Open your Bible to Deuteronomy 34 and read the first eight verses about the death of Moses.  It’s not an unfamiliar passage to me, but visiting Mount Nebo opened my eyes to how true it is. I had read the words “There the Lord showed him the whole land—from Gilead to Dan . . . “ and I had always understood it to be either just metaphorically looking over the Jordan and seeing that part of the promised land you can see which would represent the whole land—or sometimes I even considered the possibility that Moses saw everything miraculously with the eyes of God!

Never did I think you could see the whole land from Nebo—but you can!  With the wind whipping around the mountain top, we hung on to the railing that Moses did not have and looked across the Jordan valley. On our left we saw the Dead Sea. On our right we saw the Sea of Galilee. The maps in my Bible never prepared me for that sight!

Everything is downhill toward the Dead Sea! We spent a couple of hours at Petra, the city of the Nabateans built into the red rocky gorges left by ancient winds and waters. After several days of awesome moments with sites of Jesus and Moses, it was a little disconcerting to go into such a pagan past, but our very last stop in Petra was a pagan temple that had been converted into a rock church in later centuries.

We sang Amazing Grace and listened to the words and music reverberate against the stones that had heard and seen so much for centuries. If those stones survive for thousands more years, I pray they will release the words of amazing grace over and over again to those who will hear!

Sherrylee talked us into riding camels back to the entrance of Petra. I know Rebekah rode a camel from her home to meet Isaac for the first time. I hope she was a better rider than we or she probably was in no shape to be very impressive when she dismounted. I’m quite sure that was a once-in-a-lifetime experience for all of us!

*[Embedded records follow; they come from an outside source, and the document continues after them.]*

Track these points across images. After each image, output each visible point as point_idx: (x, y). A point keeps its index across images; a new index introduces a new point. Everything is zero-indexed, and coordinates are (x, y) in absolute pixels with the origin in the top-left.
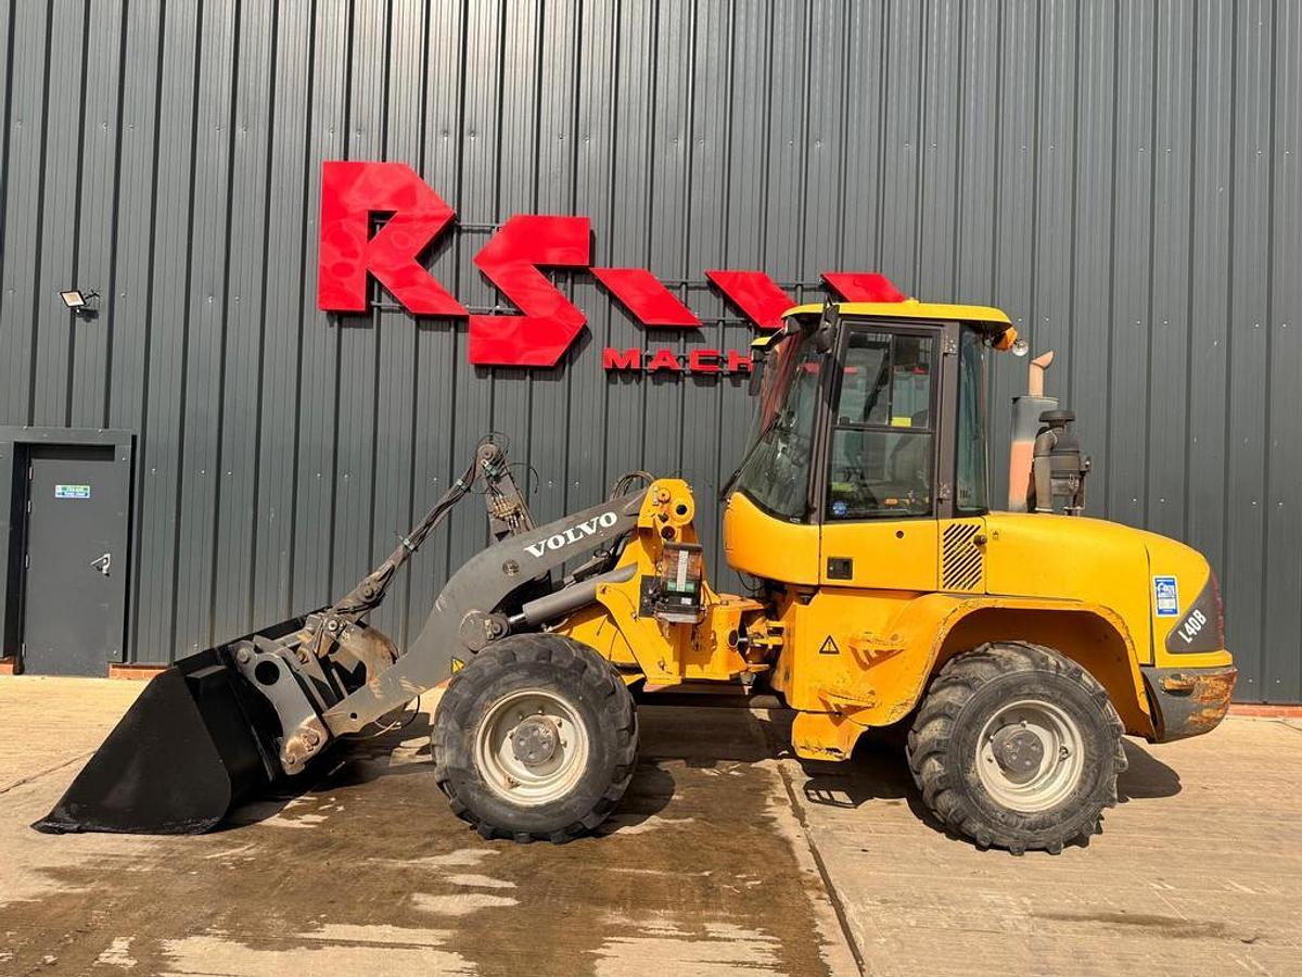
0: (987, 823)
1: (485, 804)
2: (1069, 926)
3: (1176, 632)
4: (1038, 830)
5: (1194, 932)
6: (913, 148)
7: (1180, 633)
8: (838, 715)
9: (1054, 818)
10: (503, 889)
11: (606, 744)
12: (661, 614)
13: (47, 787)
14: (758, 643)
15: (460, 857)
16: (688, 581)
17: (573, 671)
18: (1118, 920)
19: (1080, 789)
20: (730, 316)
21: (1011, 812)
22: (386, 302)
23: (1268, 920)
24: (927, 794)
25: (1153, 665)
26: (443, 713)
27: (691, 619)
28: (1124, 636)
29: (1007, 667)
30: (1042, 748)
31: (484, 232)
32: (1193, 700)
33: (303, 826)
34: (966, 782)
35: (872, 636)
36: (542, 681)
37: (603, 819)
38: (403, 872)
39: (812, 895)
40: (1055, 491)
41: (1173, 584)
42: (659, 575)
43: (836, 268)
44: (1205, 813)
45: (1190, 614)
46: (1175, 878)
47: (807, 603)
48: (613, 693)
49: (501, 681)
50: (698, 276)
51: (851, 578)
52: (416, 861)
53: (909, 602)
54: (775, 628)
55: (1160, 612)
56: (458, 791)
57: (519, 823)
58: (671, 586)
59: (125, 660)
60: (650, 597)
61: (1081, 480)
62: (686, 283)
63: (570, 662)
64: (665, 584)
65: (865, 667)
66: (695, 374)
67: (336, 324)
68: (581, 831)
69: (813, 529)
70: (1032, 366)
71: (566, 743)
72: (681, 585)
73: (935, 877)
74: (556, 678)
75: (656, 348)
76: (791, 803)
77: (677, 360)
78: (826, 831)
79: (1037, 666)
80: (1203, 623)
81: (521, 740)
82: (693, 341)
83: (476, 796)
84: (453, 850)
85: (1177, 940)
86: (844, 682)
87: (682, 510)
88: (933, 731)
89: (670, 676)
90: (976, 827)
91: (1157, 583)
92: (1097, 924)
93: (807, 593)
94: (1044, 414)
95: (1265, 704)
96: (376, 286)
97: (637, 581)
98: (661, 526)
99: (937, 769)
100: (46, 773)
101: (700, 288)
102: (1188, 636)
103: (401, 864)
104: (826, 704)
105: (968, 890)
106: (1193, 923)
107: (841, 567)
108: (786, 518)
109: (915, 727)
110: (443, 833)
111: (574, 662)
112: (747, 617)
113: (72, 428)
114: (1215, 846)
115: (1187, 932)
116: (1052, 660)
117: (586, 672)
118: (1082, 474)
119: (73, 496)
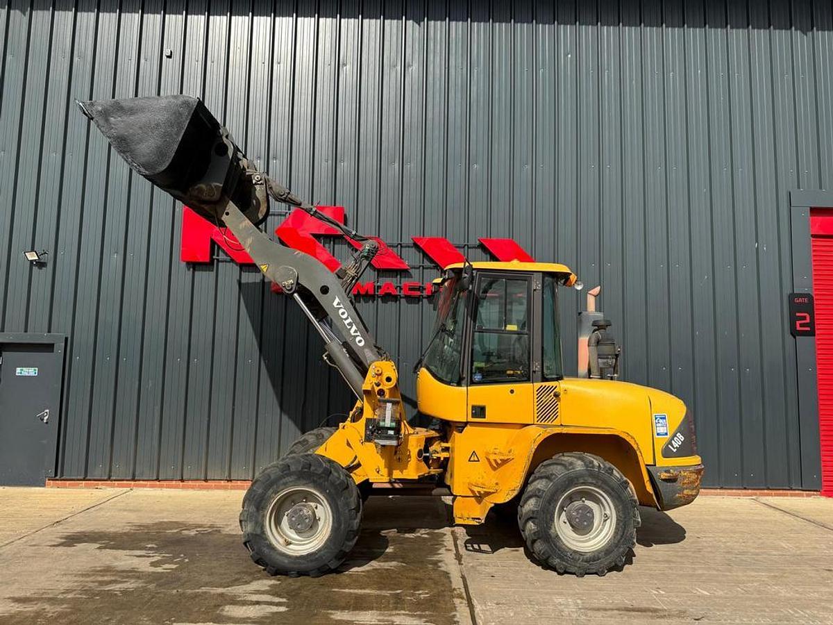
0: (562, 558)
1: (271, 555)
2: (600, 614)
3: (667, 445)
4: (591, 563)
5: (669, 615)
6: (529, 167)
7: (670, 446)
8: (479, 498)
9: (600, 555)
10: (279, 602)
11: (342, 518)
12: (376, 441)
13: (9, 552)
14: (435, 456)
15: (256, 585)
16: (392, 421)
17: (323, 475)
18: (627, 610)
19: (615, 537)
20: (427, 263)
21: (575, 552)
22: (222, 256)
23: (712, 608)
24: (529, 543)
25: (655, 465)
26: (247, 502)
27: (394, 443)
28: (636, 449)
29: (570, 467)
30: (593, 515)
31: (281, 215)
32: (678, 485)
33: (163, 571)
34: (549, 535)
35: (498, 451)
36: (305, 482)
37: (340, 563)
38: (222, 595)
39: (457, 601)
40: (601, 366)
41: (665, 418)
42: (375, 417)
43: (487, 236)
44: (694, 552)
45: (675, 435)
46: (667, 588)
47: (461, 432)
48: (347, 487)
49: (281, 482)
50: (407, 240)
51: (485, 417)
52: (229, 589)
53: (518, 430)
54: (446, 447)
55: (658, 434)
56: (255, 547)
57: (292, 566)
58: (382, 424)
59: (56, 475)
60: (371, 430)
61: (616, 360)
62: (401, 244)
63: (322, 470)
64: (379, 423)
65: (494, 469)
66: (407, 297)
67: (191, 269)
68: (328, 570)
69: (464, 389)
70: (588, 295)
71: (319, 519)
72: (388, 423)
73: (530, 590)
74: (314, 480)
75: (383, 281)
76: (455, 552)
77: (396, 288)
78: (472, 567)
79: (587, 466)
80: (682, 440)
81: (293, 517)
82: (405, 277)
83: (266, 550)
84: (251, 581)
85: (658, 620)
86: (483, 478)
87: (389, 379)
88: (530, 505)
89: (382, 477)
90: (556, 561)
91: (656, 418)
92: (616, 612)
93: (461, 426)
94: (594, 322)
95: (745, 489)
96: (216, 246)
97: (362, 421)
98: (377, 389)
99: (533, 528)
100: (7, 544)
101: (409, 247)
102: (674, 448)
103: (220, 590)
104: (473, 492)
105: (548, 597)
106: (670, 610)
107: (479, 411)
108: (448, 383)
109: (521, 504)
110: (246, 573)
111: (324, 470)
112: (429, 441)
113: (28, 333)
114: (694, 569)
115: (665, 616)
116: (596, 463)
117: (331, 475)
118: (617, 356)
119: (27, 375)
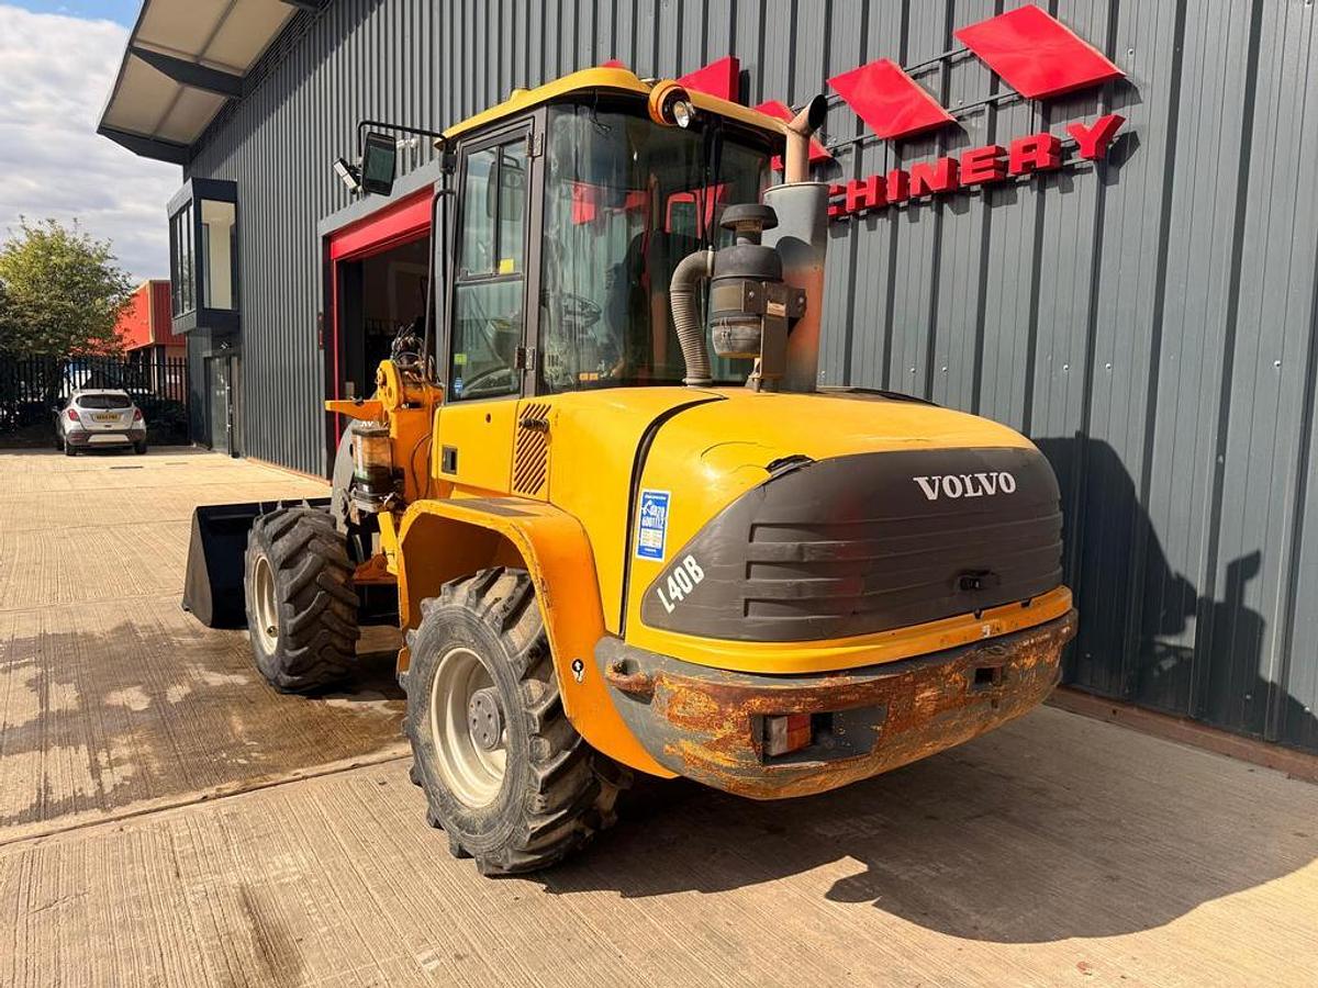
3: (655, 589)
7: (659, 591)
16: (363, 468)
25: (623, 639)
32: (657, 716)
41: (667, 505)
45: (678, 562)
51: (456, 473)
55: (642, 551)
58: (356, 472)
72: (361, 471)
80: (697, 580)
91: (645, 501)
107: (451, 459)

To cross between Jordan and Israel is no easy feat in today’s world. Joshua needed a small miracle and so do many people today! We paid extra for what they call VIP service at the border—slightly embarrassing, but it certainly eased the waiting in line and the hassle.

Being VIPs gave us a little extra time to add Qumran to our trip, where we looked into the very caves where the Dead Sea scrolls were discovered. Sherrylee was the one who pointed out the incongruity of having lunch in the very place where Jesus fasted for forty days.

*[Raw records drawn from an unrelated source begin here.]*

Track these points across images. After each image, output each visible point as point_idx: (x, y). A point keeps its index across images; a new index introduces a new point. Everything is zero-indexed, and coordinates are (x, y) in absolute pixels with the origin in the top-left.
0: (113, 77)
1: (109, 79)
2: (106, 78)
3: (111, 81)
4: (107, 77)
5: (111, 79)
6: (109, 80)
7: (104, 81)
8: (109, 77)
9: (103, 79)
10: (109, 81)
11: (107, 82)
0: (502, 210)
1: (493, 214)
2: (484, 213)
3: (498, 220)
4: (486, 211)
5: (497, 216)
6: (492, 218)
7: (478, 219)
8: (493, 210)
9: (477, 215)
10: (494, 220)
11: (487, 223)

Before we even caught our breath, our van drove past Jericho and went up to Jerusalem, passing the Inn of the Good Samaritan. I hope we didn’t miss anyone on the side of the road.

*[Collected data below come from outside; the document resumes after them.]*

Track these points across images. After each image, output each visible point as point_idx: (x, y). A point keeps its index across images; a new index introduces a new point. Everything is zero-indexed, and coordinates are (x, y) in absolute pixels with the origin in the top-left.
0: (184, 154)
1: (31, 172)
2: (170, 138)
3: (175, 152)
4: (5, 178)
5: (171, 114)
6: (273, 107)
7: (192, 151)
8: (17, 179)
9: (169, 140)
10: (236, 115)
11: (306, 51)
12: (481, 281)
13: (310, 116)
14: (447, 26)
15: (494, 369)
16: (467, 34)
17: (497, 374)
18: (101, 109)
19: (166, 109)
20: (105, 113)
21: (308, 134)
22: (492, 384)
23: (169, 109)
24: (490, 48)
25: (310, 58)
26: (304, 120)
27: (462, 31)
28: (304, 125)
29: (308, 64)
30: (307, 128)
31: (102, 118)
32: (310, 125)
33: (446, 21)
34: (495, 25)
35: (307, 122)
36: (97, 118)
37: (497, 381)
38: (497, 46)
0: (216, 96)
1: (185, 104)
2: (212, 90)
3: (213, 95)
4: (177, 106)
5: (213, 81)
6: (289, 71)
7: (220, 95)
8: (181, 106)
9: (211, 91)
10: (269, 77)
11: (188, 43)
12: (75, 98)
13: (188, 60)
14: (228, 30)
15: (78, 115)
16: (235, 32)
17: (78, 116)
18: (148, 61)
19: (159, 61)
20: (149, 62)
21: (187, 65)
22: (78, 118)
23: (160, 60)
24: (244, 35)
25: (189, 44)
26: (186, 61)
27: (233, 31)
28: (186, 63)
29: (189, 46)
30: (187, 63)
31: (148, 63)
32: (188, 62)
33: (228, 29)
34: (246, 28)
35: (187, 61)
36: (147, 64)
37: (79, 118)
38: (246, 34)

We finished this marvelous day in Bethlehem–not a city of peace any more, I’m afraid. We dutifully went to the Church of the Nativity, where hundreds were standing in line to see the traditional site of Jesus’ birth. It’s just a silver star on the floor far below ground level today. Joseph and Mary would not have recognized it. But they wouldn’t have wanted to wait in the long lines to check it out anyway!

Next year—no, tomorrow in Jerusalem! Our last day in Israel and another opportunity to meet with Christians here to see if LST can be of any help.

P.S. I plan to post a few pictures soon! The ones of Sherrylee and me on camels may or may not be included!